Jane, smoking and watching Alexander, narrowed her eyes at him. “If I let you hide the money, will you let me have a drink, as a thank you?”
“Yes. Just one.”
“Of course. One small one is all I want. I feel much better when I’m sober, you know. But just one small drink to get me through the heebie-jeebies would help me stay sober, you know that, don’t you?”
Alexander wanted to ask his mother just how naïve she thought he was. He said nothing.
“All right,” said Jane. “Let’s get it over with. Where are you planning to hide it?”
Alexander suggested gluing the money into the back binding of a book, producing one of his mother’s good, thick-covered hardbacks to show exactly what he meant.
“If your father finds out, he will never forgive you.”
“He can add it to the list of things he won’t forgive me for. Go on, Mom. I have to get to school. After the book is ready, I’m putting it in the library.”
Jane stared at the book Alexander was proposing. It was her ancient copy of Pushkin’s The Bronze Horseman and Other Poems. “Why don’t we glue it inside the Bible we brought from home?”
“Because finding a Pushkin book in the Pushkin section of the Leningrad library is not going to alert anyone. But finding a Bible in English anywhere in the Russian library just might.” He smiled. “Don’t you think?”
Jane almost smiled back. “Alexander, I’m sorry I haven’t been well.”
He lowered his head.
“I don’t want to talk to your father about this anymore because he no longer has any patience for me, but I’m having trouble with our life.”
“We know,” Alexander said. “We’ve noticed.”
She put her arms around him. He patted her on the back. “Shh,” he said. “It’s all right.”
“This money, Alexander,” she said, looking up at him, “you think it will help you somehow?”
“I don’t know. Having it is better than not having it.”

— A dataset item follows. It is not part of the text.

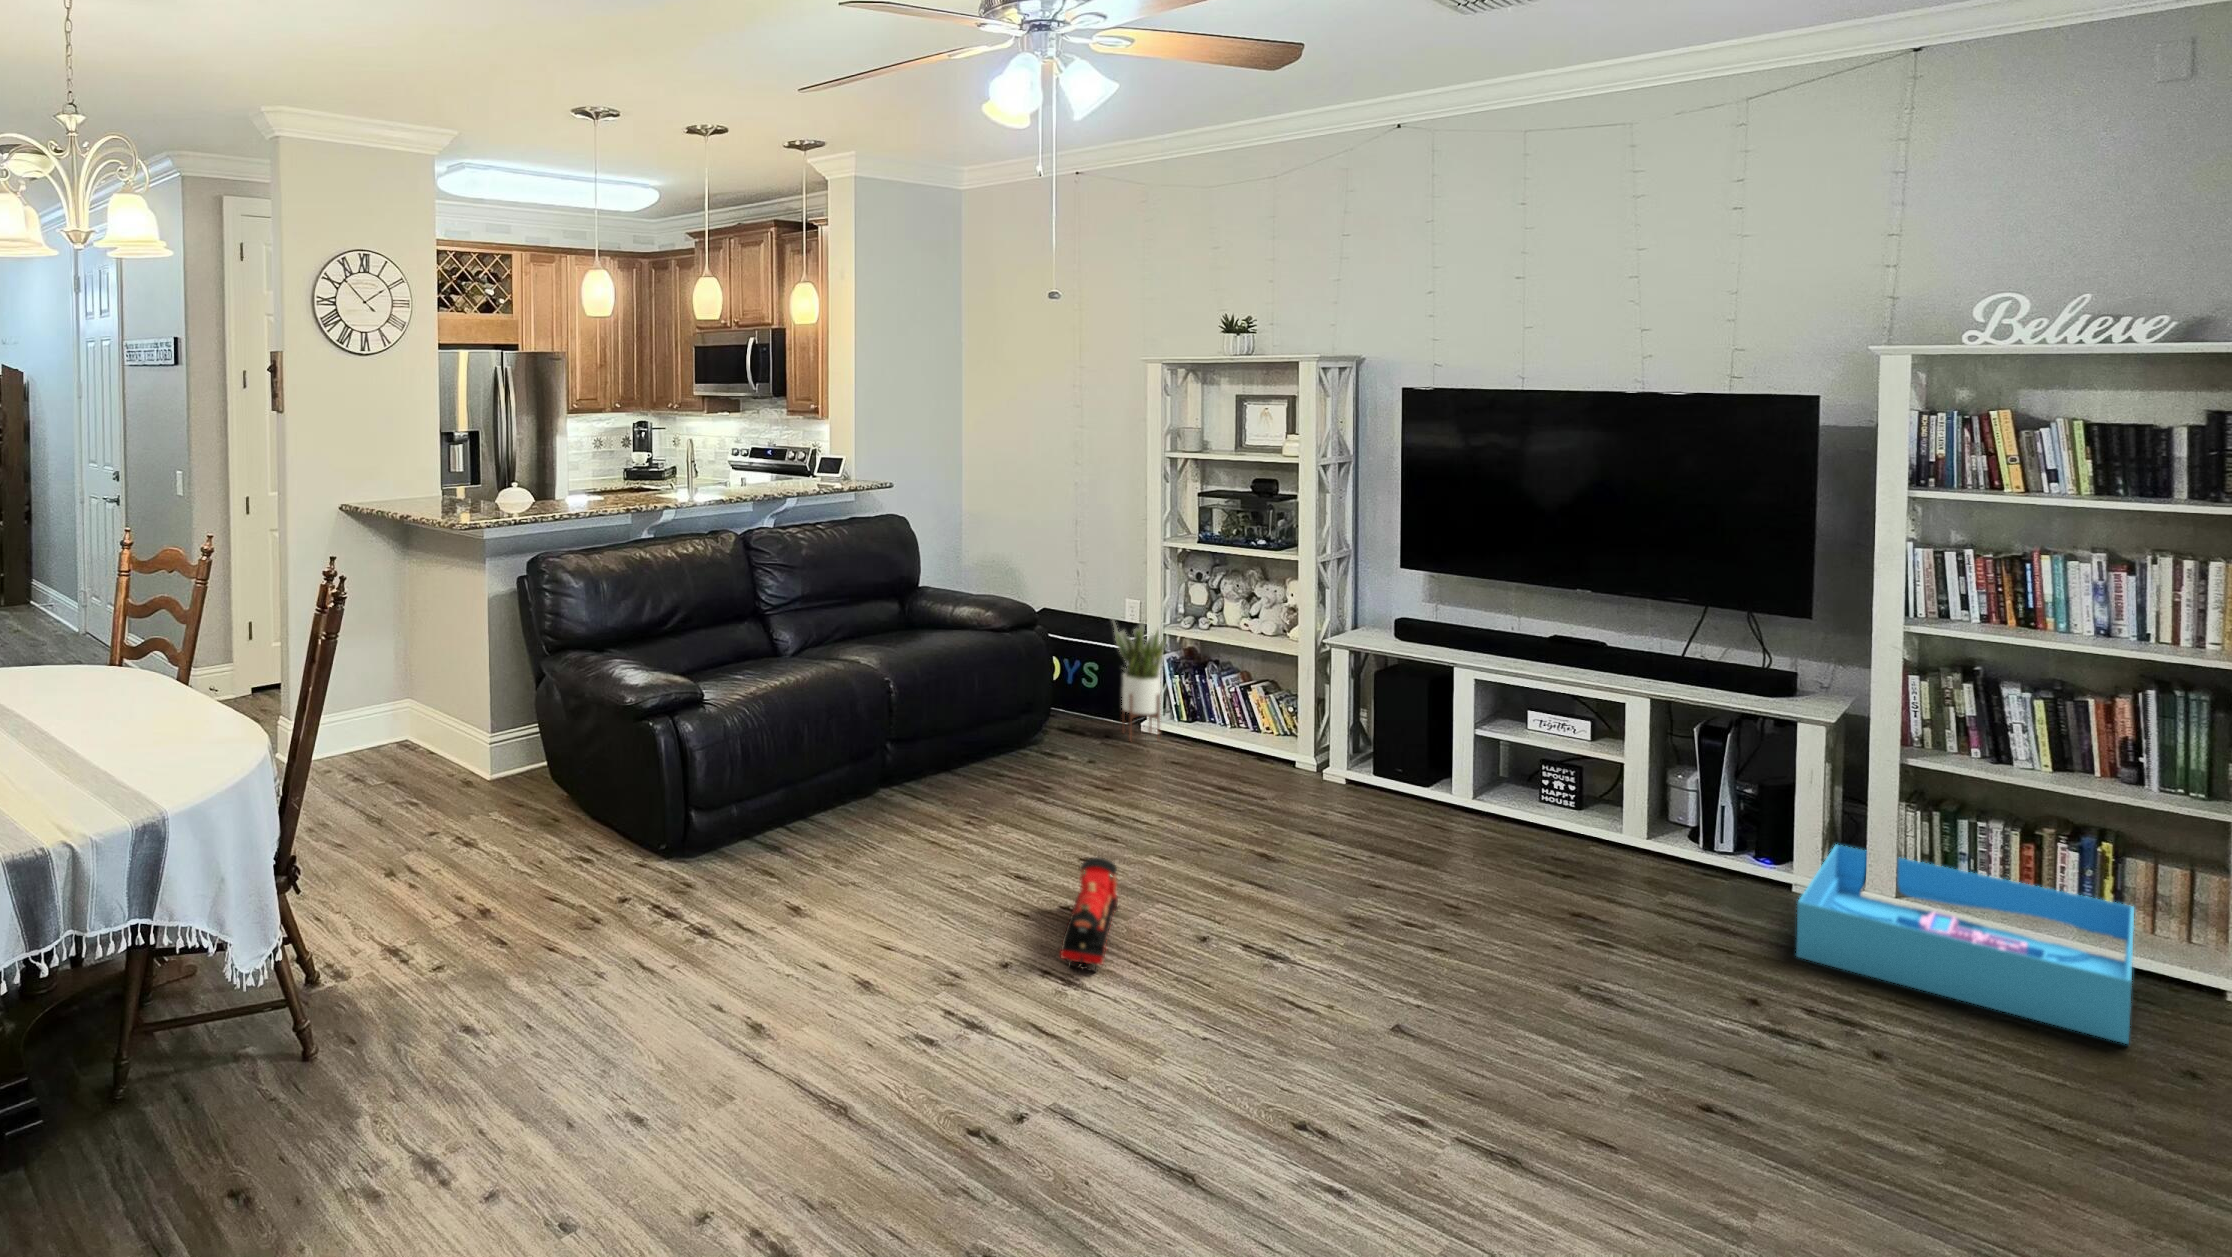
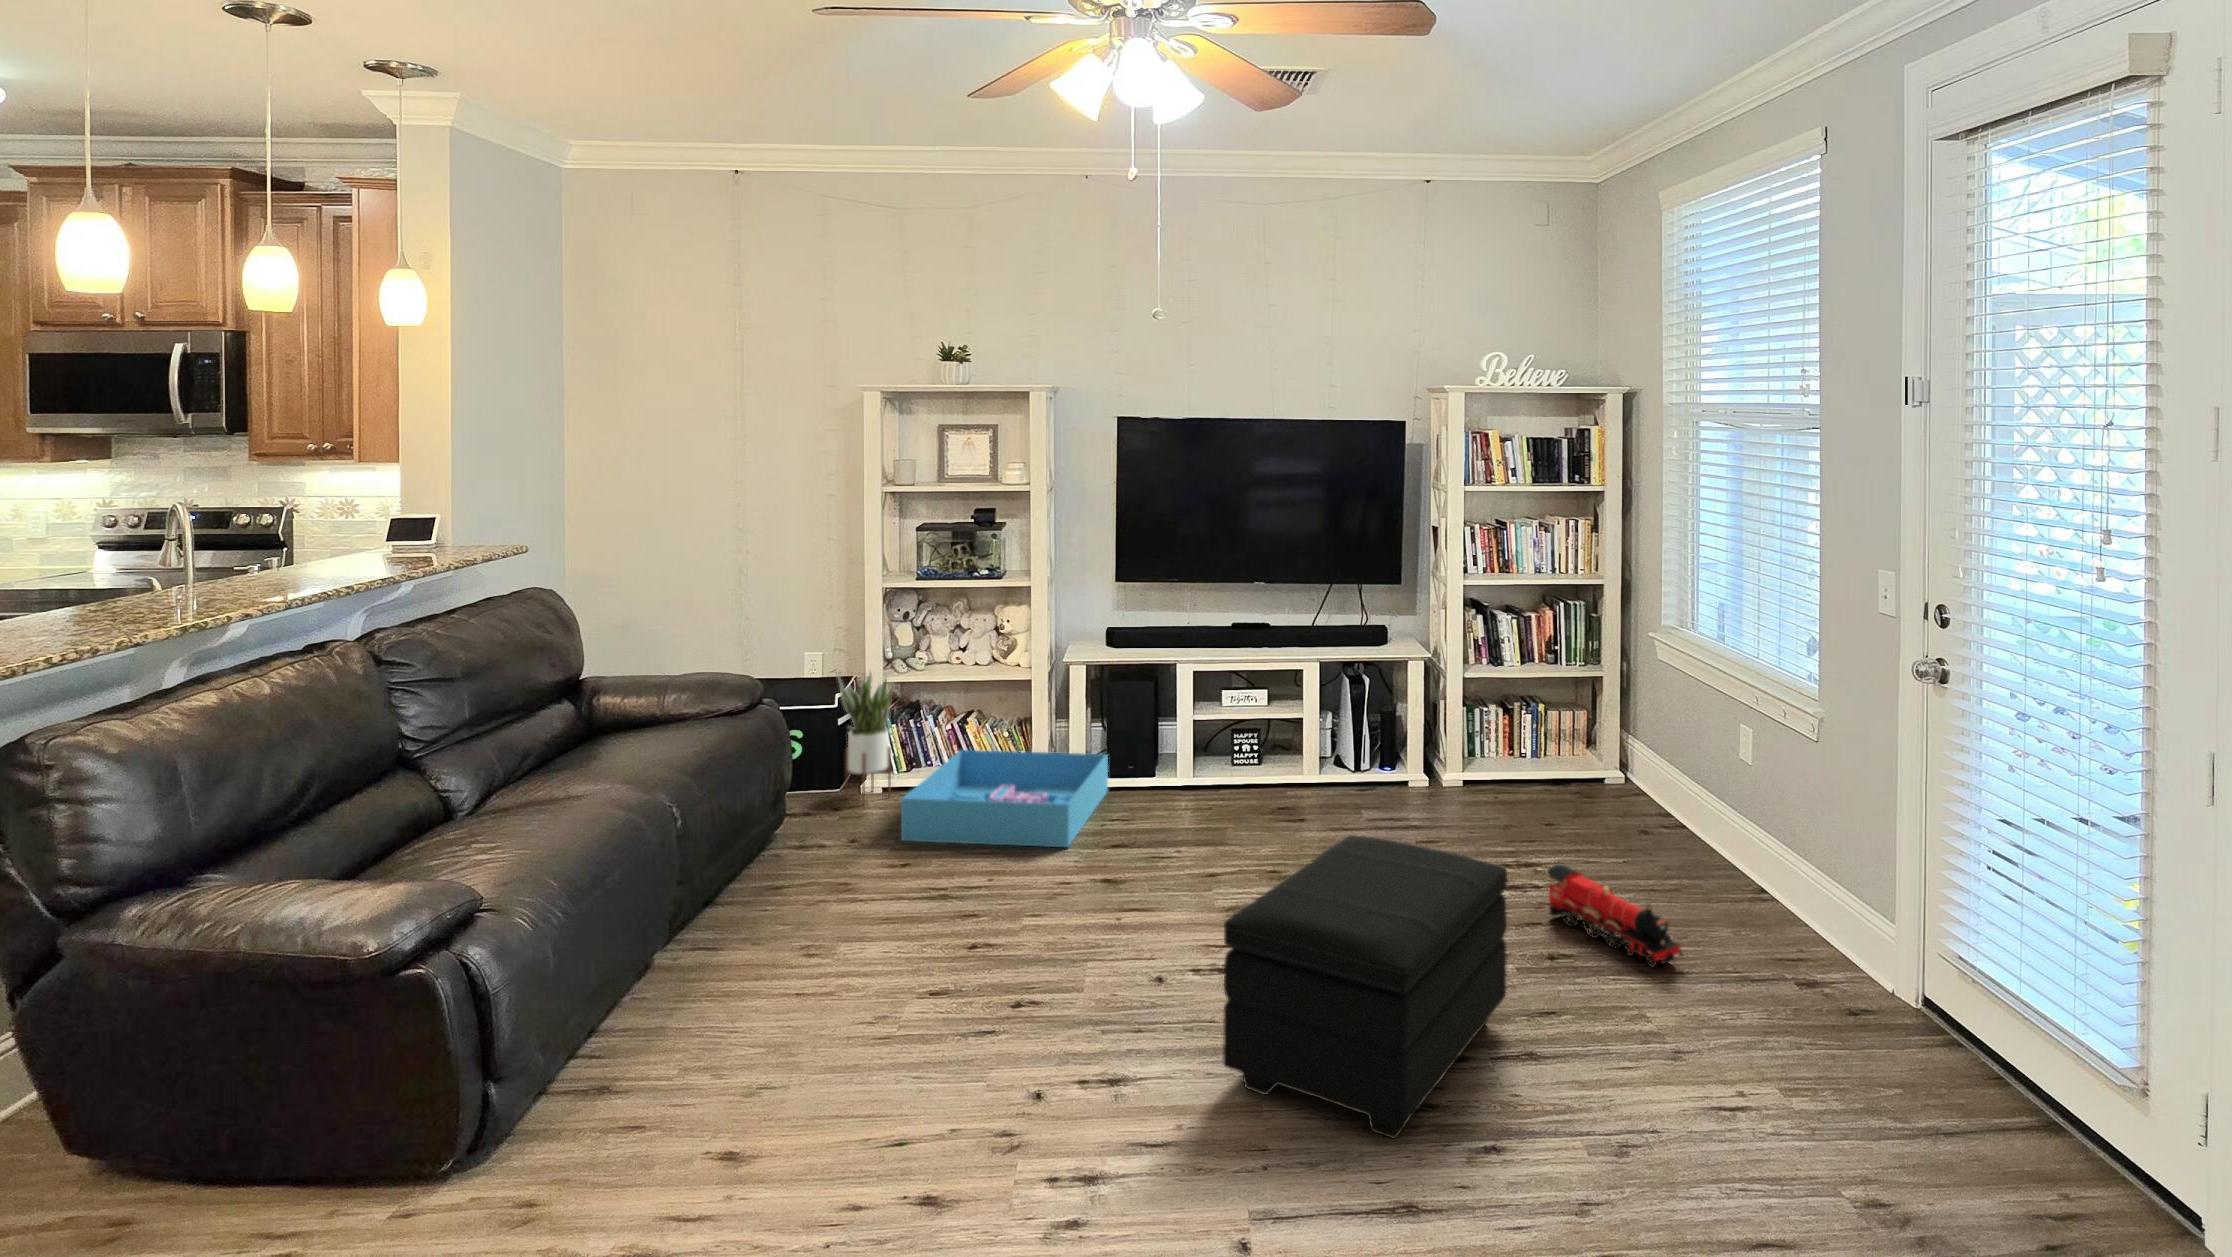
storage bin: present [1796,845,2134,1044] -> present [901,750,1108,847]
footstool: none [1145,856,1534,1132] -> present [1223,835,1507,1138]
toy train: present [1061,857,1118,970] -> present [1548,865,1682,967]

He took the book with him, and after school went to the Leningrad public library and in the back, in the three-aisle-wide Pushkin section, found a place on a bottom shelf for his book. He put it between two scholarly-looking tomes that had not been checked out since 1927. He thought it was a good bet no one would check out his book, either. But still, it didn’t feel completely safe. He wished there were a better hiding place for it.
When Alexander came home later that evening, his mother was drunk again, showing none of the remorseful affection he had seen in her eyes earlier in the day. He ate dinner quietly with his father, while listening to the radio.